Rakor digelar secara luring dan daring melalui zoom dan diikuti Plt. Sekretaris Daerah Leonard S. Ampung mewakili Gubernur, didampingi Asisten Perekonomian dan Pembangunan Herson B. Aden di Ruang Rapat Bajakah, Kantor Gubernur, Rabu ( 4/6/2025).
Rakor turut diikuti Direktur Koordinasi dan Supervisi Wilayah 3, Kepala BPKP Provinsi Kalteng, Bupati/Wakil Bupati, Wali Kota/Wakil Wali Kota, Ketua DPRD Provinsi/Kabupaten/Kota se-Kalimantan Tengah serta Inspektur Provinsi/Kabupaten/Kota se-Kalteng.
Plt. Sekretaris Daerah Leonard S. Ampung saat membaca sambutan Gubernur menyampaikan terima kasih dan apresiasi yang setinggi-tingginya kepada KPK RI, khususnya Deputi Koordinasi dan Supervisi, atas diadakannya Rakor ini.
“Rakor ini sangatlah strategis, untuk membangun komitmen kita, menyelaraskan langkah kita, dalam memberantas korupsi, khususnya di Kalimantan Tengah,” ungkapnya.
Gubernur melalui Plt.

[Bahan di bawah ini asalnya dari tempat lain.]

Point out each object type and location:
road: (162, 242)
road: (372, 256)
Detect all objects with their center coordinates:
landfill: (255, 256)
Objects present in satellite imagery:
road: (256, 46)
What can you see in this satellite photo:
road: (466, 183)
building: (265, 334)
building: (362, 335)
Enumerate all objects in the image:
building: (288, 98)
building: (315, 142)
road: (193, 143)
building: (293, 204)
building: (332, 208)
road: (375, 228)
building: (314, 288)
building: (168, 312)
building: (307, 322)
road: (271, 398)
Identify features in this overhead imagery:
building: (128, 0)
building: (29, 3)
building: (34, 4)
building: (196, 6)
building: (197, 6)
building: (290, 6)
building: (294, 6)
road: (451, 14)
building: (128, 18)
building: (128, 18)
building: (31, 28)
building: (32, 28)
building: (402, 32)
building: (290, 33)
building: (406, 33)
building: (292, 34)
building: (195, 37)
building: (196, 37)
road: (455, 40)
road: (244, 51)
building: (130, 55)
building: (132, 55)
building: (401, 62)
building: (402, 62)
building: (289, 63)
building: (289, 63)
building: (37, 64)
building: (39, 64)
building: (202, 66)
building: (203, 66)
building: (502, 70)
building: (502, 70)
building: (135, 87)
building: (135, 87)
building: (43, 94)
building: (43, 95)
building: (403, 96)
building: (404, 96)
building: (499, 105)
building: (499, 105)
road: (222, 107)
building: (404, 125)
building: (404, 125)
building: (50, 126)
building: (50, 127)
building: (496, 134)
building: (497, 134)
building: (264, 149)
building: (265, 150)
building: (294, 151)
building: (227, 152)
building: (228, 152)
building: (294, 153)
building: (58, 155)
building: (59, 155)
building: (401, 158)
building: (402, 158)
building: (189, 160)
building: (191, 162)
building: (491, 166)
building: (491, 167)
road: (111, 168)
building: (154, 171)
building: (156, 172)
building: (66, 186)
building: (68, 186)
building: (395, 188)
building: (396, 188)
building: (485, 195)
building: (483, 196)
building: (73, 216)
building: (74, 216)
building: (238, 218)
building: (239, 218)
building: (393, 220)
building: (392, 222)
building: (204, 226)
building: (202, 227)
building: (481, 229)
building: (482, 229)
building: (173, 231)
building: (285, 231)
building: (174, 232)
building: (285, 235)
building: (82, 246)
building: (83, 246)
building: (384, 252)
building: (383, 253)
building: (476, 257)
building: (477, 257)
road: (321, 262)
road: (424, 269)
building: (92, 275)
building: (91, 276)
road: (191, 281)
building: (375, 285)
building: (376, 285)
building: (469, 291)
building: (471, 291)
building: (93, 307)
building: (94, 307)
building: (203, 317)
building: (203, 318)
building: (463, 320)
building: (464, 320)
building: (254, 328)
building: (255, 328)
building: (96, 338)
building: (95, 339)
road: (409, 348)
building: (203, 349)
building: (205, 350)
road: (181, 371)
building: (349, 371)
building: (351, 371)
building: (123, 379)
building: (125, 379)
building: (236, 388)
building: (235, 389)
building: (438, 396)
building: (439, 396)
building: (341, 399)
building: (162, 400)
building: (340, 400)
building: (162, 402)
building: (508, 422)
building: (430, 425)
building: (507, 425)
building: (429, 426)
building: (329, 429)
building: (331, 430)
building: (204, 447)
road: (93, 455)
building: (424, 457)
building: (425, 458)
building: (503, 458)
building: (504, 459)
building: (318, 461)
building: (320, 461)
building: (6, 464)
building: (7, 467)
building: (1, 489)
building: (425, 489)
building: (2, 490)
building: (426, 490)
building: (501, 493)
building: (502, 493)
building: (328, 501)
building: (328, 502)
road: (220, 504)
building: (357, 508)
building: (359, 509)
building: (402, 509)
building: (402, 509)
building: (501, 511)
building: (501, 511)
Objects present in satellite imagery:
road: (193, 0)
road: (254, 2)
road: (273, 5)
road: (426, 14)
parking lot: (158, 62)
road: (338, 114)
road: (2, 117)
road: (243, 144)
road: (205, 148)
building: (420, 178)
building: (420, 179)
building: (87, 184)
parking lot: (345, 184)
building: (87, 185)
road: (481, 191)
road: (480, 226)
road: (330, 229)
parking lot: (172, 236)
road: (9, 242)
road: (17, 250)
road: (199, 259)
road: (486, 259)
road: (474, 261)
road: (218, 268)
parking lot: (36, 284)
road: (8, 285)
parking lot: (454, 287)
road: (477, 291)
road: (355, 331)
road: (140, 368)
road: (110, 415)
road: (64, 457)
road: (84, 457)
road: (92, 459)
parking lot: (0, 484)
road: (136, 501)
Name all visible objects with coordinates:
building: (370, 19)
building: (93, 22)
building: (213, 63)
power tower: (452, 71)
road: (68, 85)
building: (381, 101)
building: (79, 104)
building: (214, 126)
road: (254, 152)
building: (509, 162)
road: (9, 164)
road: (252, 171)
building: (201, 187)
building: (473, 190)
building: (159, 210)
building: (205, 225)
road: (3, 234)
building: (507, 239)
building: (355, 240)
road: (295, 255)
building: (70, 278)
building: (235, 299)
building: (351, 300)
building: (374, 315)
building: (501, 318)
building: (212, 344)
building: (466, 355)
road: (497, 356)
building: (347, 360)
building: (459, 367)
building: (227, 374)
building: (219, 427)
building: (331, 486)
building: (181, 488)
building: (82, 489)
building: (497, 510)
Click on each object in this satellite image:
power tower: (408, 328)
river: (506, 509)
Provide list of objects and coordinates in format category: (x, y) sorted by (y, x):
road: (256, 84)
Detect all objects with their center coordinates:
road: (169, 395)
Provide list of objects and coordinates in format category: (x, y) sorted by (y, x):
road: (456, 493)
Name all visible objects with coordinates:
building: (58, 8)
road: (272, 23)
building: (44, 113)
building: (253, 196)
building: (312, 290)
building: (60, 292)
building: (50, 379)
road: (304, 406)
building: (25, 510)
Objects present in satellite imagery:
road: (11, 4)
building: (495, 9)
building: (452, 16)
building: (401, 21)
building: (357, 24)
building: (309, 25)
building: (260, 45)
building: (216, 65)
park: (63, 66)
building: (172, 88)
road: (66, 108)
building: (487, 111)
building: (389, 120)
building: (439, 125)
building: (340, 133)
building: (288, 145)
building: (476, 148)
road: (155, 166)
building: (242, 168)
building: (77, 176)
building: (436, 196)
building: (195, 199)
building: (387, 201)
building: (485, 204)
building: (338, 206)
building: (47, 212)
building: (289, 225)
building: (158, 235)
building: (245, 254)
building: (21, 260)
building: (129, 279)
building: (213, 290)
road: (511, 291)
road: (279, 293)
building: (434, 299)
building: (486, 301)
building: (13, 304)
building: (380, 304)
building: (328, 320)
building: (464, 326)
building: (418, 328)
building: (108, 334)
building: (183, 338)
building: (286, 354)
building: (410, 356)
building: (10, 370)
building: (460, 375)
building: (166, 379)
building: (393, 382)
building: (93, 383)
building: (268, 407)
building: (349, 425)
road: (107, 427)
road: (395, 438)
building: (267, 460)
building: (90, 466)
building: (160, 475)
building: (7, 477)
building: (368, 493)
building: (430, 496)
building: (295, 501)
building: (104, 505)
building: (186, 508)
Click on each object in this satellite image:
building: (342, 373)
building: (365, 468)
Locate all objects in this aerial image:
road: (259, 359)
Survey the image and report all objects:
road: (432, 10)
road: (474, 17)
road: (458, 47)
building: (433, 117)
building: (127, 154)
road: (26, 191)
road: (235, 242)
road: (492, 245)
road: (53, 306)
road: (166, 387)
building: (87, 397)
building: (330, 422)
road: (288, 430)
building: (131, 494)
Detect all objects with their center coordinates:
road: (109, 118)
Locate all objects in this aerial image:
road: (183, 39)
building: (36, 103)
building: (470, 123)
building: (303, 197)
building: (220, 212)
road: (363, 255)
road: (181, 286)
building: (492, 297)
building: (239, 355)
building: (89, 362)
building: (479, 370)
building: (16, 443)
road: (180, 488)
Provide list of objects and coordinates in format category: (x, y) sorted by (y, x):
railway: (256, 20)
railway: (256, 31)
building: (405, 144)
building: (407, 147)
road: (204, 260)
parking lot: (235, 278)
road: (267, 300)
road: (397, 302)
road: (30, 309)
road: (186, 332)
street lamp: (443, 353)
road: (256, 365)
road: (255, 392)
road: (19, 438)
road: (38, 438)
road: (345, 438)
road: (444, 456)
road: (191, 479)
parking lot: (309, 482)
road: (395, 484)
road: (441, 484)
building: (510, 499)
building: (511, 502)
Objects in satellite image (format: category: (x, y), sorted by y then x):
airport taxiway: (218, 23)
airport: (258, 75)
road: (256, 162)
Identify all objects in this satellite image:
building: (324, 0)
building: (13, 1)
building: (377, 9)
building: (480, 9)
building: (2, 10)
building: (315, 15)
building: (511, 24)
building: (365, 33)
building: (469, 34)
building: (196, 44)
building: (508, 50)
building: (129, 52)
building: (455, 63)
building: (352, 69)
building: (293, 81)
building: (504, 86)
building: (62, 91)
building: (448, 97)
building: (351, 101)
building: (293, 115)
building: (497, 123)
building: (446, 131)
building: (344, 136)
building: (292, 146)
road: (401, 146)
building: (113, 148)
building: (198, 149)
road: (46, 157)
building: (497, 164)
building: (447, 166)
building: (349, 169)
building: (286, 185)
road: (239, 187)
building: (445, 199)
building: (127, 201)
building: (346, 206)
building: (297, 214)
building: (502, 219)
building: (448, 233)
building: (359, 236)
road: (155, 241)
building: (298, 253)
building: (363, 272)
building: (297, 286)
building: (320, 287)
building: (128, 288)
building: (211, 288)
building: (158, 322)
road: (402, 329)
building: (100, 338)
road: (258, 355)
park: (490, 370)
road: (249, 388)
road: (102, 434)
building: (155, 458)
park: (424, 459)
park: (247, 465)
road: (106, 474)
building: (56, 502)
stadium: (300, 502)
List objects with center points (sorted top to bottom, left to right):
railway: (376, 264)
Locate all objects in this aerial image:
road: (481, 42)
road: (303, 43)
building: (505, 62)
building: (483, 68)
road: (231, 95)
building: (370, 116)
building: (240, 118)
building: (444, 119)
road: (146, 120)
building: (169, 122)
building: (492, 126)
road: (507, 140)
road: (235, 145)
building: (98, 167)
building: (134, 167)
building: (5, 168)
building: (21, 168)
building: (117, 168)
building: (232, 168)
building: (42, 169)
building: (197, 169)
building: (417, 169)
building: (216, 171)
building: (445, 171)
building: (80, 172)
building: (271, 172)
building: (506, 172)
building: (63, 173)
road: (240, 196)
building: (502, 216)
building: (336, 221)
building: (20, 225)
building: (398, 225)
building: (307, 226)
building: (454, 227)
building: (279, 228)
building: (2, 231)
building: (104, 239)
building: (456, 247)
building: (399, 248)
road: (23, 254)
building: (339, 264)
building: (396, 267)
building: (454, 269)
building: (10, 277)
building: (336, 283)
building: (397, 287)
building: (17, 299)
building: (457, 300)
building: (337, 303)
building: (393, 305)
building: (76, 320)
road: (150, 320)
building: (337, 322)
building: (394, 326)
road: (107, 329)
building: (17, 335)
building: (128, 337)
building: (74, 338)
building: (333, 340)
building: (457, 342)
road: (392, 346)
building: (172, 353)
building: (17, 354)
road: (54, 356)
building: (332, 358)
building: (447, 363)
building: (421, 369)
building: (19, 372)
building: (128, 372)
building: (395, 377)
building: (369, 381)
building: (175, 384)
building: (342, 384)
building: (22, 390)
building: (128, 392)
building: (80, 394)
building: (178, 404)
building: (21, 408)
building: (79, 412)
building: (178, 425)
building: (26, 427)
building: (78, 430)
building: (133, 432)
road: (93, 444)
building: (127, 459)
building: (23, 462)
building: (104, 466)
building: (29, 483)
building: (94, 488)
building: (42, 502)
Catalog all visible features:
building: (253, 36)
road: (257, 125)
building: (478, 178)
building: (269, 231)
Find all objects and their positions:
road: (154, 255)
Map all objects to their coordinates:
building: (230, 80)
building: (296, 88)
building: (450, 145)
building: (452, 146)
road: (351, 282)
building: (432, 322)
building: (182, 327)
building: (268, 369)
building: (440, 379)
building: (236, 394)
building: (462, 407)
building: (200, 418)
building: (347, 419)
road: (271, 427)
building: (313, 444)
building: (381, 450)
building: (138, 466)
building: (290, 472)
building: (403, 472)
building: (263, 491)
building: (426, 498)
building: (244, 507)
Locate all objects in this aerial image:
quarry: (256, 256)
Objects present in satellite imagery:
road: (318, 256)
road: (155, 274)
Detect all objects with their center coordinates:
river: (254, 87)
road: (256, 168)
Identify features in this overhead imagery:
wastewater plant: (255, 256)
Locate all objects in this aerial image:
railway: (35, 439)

Sekda mengajak seluruh jajaran pemerintahan provinsi dan kabupaten/kota se-Kalimantan Tengah, agar memiliki komitmen yang sama.
Lebih lanjut, ia menekankan dalam pemerintahan daerah, perencanaan dan penganggaran menjadi pintu utama, yang perlu benar-benar dijaga dari potensi terjadinya korupsi.
Pemprov Kalteng telah melakukan proses perencanaan bersama-sama, dengan melakukan pembahasan dan penjaringan aspirasi para pemangku kepentingan pembangunan, yang dimulai sejak tahap awal perencanaan, baik melalui pendekatan partisipatif, dari bawah ke atas maupun top-down atas ke bawah.
“Hal itu tidak lain adalah untuk memastikan, tahapan perencanaan dan penganggaran dilakukan secara transparan dan akuntabel, sehingga celah terjadinya tindak korupsi dapat ditutup rapat-rapat,” imbuhnya.
Di samping itu, BPKP Provinsi Kalimantan Tengah juga telah melakukan Evaluasi Perencanaan dan Penganggaran atas Sektor Pendidikan, Kesehatan, Pengentasan Kemiskinan, Penurunan Prevalensi Stunting, dan UMKM Tahun 2025 pada Pemprov Kalteng dengan hasil yang telah disampaikan dalam laporan dan sejumlah rekomendasi yang harus ditindaklanjuti.
“Saya yakin, dengan bimbingan dan pendampingan dari KPK, serta menindaklanjuti rekomendasi Laporan Hasil Evaluasi Perencanaan dan Penganggaran dari BPKP Perwakilan Provinsi Kalteng, kita semua dapat memperkuat sistem dan menutup celah korupsi, untuk mewujudkan Perencanaan dan Penganggaran Daerah yang Efektif, Efisien dan Antikorupsi,” pungkasnya.
Lebih lanjut, Plt. Deputi Korsup KPK Agung Yudo Wibowo mengatakan Rakor ini diselenggarakan atas dasar pertanyaan mengapa korupsi di daerah masih tinggi dan terjadi.
“Melalui kegiatan ini kita bisa mengidentifikasi mengapa korupsi di daerah masih terjadi, mendapat informasi dan masukan dan usulan solusi,” terangnya.
Melihat peran aktor pemerintahan daerah yaitu Kepala Daerah dan DPRD yang sangat vital dalam pemberantasan korupsi di daerah, maka KPK menyampaikan 4 strategi atau langkah teknis yaitu melakukan perbaikan tata kelola pemerintahan daerah yang berpotensi korupsi tinggi, efektivitas penindakan korupsi, sinergi pemangku layanan di daerah dan meningkatkan peran serta masyarakat dalam rangka pemberantasan korupsi daerah seperti asosiasi masyarakat/vendor pelaksana pengadaan di daerah.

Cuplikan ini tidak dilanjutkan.